Monday Morning News


#1

Originally published at: http://appletalk.com.au/2018/03/monday-morning-news050318/

KGI Securities analyst Ming-Chi Kuo’s latest report claims Apple will release a cheaper MacBook Air later this year. Expected to release sometime in the second quarter, Apple’s more affordable MacBook Air is the first time in a long time that we’ve heard of any kind of refresh to the MacBook Air lineup, which many say is continually Apple’s best-selling laptop, despite the last update being a minor speedbump in June last year.

Apple’s explanation of the iPhone battery issue to the Canadian parliament says that it was not planned obsolescence or a way to push customers to new devices, but a feature designed to benefit customers. Apple addressed the issue of unexpected shutdowns by dynamically managing power usage in cases were devices were at risk of unexpected shutdowns, in order to help customers continue to use older devices.

Ars Technica’s take on the iPhone throttling/battery ageing issue says the company did the right thing in the wrong way. Apple’s decision to perform power management on older devices was the right one, but all of this could have been avoided if Apple decided to communicate to customers, instead of just going ahead and doing things their way. Unfortunately, this turned out to be one of those times that Apple’s culture of secrecy worked against them.

Six Colors has a review of the HomePod after a few weeks of varied usage. They say it’s a good speaker, and being able to use Siri to ask for songs is nice, but it’s not as great a product as some of Apple’s recent releases. It’s a good speaker, and if it was released a few years earlier, it might have been a great product, but as it stands, Apple has some catching up to do.

Apple Park’s glass walls have been made slightly more visible by the architects placing black rectangular stickers with rounded corners on the glass walls, to prevent Apple employees and contractors from walking into glass and in some cases requiring medical attention.

I’ve heard a lot of Apple stories in my time, but the story about WiseWear filing chapter 11 bankruptcy being blamed on Apple’s decision to disable the diagnostic port on the Apple Watch is a new one. The company says Apple’s decision to disable the port led to WiseWear’s patents to drop in value, which in turn caused it to fail to raise $2 million in funding.

Concept art for iOS 12 figures they can update the look and feel of iOS by introducing rounded corners across most UI elements. While removing app names from the iOS home screen looks nice enough, I can’t see Apple doing it without adding some kind of option to turn them back on, and their decision to use rounded squares for contact photos is strange given Apple already uses circles.
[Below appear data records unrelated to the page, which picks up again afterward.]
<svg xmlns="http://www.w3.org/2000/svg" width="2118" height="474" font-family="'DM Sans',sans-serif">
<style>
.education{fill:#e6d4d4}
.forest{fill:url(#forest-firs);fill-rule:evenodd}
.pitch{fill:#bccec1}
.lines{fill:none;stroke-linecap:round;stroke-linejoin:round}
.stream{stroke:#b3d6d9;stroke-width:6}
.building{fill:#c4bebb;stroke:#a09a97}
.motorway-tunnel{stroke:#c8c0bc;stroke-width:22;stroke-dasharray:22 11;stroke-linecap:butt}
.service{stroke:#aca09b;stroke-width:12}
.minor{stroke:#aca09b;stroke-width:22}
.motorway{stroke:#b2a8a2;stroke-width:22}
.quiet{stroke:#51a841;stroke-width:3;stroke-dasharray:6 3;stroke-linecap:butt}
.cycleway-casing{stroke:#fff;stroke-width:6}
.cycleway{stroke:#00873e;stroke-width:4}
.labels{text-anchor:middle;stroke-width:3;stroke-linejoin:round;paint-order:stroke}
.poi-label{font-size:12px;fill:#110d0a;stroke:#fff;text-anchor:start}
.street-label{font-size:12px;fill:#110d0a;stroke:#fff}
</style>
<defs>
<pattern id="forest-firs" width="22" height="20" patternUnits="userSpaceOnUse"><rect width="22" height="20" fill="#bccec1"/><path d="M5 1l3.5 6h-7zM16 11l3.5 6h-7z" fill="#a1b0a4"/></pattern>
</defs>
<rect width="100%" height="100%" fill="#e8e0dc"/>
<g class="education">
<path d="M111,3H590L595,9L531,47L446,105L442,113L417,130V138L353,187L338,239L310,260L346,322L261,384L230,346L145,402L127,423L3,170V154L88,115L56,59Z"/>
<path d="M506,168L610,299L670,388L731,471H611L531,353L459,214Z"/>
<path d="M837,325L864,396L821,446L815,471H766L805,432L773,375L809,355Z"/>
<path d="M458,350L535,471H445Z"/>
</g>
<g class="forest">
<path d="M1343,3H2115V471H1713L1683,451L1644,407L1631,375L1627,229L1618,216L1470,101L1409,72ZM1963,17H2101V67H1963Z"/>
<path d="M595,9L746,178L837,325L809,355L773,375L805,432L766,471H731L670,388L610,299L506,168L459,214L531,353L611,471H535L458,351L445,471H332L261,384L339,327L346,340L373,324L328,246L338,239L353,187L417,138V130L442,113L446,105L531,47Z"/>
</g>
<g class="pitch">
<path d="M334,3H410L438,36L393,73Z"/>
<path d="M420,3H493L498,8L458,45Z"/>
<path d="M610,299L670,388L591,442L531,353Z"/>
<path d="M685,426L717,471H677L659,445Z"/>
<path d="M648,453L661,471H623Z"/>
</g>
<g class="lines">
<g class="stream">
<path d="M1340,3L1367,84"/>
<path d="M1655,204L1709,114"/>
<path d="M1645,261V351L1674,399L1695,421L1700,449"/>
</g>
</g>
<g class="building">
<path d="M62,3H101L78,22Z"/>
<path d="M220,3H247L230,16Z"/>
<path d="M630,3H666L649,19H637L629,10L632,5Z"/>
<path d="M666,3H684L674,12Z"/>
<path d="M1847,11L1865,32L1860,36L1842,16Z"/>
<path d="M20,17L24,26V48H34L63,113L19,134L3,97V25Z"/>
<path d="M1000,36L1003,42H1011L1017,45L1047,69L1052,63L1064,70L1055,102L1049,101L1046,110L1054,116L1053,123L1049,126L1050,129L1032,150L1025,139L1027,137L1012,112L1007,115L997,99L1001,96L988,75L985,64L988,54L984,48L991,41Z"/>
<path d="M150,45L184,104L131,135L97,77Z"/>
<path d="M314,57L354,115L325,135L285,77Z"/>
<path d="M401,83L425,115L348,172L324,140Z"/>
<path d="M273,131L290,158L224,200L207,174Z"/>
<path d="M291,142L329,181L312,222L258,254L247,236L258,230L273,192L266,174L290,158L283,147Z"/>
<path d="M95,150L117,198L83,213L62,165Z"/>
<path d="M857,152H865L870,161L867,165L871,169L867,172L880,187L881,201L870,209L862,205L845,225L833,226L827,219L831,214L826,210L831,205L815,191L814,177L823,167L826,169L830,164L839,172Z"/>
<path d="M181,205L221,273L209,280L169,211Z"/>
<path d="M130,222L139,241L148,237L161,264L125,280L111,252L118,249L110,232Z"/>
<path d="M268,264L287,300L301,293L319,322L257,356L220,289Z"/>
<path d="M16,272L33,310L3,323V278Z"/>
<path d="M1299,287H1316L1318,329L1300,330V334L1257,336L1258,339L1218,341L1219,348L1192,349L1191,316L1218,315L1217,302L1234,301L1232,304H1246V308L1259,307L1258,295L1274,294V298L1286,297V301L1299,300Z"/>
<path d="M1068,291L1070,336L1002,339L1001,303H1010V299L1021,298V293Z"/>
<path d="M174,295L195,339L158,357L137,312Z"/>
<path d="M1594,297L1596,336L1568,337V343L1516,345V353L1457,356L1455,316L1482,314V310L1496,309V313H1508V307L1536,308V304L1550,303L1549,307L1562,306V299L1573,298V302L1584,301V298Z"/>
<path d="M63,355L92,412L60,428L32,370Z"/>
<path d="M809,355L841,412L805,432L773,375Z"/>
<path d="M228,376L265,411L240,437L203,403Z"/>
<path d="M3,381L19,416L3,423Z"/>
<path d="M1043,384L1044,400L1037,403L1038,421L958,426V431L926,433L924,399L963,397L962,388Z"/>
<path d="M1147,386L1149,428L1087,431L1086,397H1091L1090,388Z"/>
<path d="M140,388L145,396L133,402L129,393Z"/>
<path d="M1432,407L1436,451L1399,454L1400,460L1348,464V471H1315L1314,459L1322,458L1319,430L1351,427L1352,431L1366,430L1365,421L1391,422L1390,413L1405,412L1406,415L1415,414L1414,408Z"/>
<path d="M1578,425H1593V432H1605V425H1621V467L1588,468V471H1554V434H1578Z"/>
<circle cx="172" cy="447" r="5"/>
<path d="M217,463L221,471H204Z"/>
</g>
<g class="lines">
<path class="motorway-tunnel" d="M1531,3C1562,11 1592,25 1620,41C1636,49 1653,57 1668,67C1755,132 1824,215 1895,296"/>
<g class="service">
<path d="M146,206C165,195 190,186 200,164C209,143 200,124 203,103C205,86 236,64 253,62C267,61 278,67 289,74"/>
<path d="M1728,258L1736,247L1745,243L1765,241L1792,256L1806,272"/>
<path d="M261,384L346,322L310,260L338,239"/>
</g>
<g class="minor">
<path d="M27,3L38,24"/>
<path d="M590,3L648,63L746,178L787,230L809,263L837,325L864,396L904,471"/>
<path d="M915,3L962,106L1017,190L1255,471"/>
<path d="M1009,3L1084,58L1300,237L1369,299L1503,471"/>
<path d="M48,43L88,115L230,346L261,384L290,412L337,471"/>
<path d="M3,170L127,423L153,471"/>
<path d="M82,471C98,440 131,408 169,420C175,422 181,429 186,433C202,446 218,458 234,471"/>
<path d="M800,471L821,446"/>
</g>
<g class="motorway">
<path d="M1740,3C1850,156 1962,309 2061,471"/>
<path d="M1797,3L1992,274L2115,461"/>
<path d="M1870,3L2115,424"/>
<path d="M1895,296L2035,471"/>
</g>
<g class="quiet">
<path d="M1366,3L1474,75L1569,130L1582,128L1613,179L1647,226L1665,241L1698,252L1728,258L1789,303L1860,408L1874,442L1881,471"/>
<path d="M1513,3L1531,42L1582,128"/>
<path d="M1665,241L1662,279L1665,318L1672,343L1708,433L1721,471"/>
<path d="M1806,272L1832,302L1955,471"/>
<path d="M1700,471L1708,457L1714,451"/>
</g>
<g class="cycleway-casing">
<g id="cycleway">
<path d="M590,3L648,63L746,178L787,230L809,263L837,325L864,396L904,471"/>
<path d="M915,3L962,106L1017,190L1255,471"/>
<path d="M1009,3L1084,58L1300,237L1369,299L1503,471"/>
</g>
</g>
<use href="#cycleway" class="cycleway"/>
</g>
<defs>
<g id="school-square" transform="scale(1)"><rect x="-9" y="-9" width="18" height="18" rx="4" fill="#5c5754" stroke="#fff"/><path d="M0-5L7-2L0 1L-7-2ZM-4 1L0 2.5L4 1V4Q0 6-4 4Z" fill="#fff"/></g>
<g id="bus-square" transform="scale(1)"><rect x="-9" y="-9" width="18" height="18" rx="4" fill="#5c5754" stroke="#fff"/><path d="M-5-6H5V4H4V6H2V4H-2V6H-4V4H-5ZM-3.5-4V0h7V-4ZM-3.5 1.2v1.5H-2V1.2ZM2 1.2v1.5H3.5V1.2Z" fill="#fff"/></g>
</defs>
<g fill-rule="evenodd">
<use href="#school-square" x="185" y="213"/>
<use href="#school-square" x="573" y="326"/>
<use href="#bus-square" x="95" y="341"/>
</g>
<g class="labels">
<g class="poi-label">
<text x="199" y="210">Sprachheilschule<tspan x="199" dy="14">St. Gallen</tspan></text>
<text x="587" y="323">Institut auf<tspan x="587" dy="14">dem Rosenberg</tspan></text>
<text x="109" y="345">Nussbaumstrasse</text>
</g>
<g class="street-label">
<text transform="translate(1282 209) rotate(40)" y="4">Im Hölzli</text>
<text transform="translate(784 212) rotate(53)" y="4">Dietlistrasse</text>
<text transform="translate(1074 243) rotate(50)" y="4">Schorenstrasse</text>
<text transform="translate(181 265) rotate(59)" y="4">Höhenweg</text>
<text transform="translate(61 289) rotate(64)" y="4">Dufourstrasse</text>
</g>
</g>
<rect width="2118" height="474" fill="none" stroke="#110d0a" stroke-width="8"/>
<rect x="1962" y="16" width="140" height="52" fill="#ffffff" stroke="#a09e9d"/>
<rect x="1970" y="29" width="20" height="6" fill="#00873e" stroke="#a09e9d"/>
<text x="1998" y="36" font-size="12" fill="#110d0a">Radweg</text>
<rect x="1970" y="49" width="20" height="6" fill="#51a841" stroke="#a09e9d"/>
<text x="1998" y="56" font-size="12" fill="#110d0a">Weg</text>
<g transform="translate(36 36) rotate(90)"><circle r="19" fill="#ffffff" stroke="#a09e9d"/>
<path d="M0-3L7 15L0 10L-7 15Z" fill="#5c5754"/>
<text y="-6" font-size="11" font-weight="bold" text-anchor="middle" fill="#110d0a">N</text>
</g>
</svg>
It’s a little inconsistent.

Beautiful Pixels has a review of Calzy 3, which they call a modern, beautiful, and smart calculator for iOS. The original app was released back in 2013, but Calzy 3 might as well be a whole new app. There’s enough customisation options to keep you happy, and enough smart calculator features to make you want to replace the default calculator.

A new update to iStat Menus pushes the version number to 6.1, with the major change being able to select Australia’s own Bureau of Meteorology for weather information. There’s also better iMac Pro support, and a bunch of other features, fixes, and improvements. A little while ago iStat Menus also made it onto the Mac App Store, although there’s a few differences you may want to know about, if you’re considering purchasing from the Mac App Store instead of directly from Bjango.

Call it bad design all you want, but for whatever reason, plenty of devices are now sporting the same notch design as Apple’s iPhone X. Asus’ new Zenfone is the latest in the long line of lesser-known brands to incorporate the rounded corners and top-notch cutout on their screens, and going off rumours from more well-known brands, it doesn’t look like it’ll be the last, either.


#2

Maybe so. But here’s the issue. I moved from an iPhone 6 to a 2 year contract iPhone X because it was so damn slow and clunky it was near unusable. If I knew that could have been fixed with a simple battery replacement I might have done it. Yes, going on contract with a flagship phone was my choice, but it would have been nice to have had all the information at hand. It was a lie of omission on Apple’s part.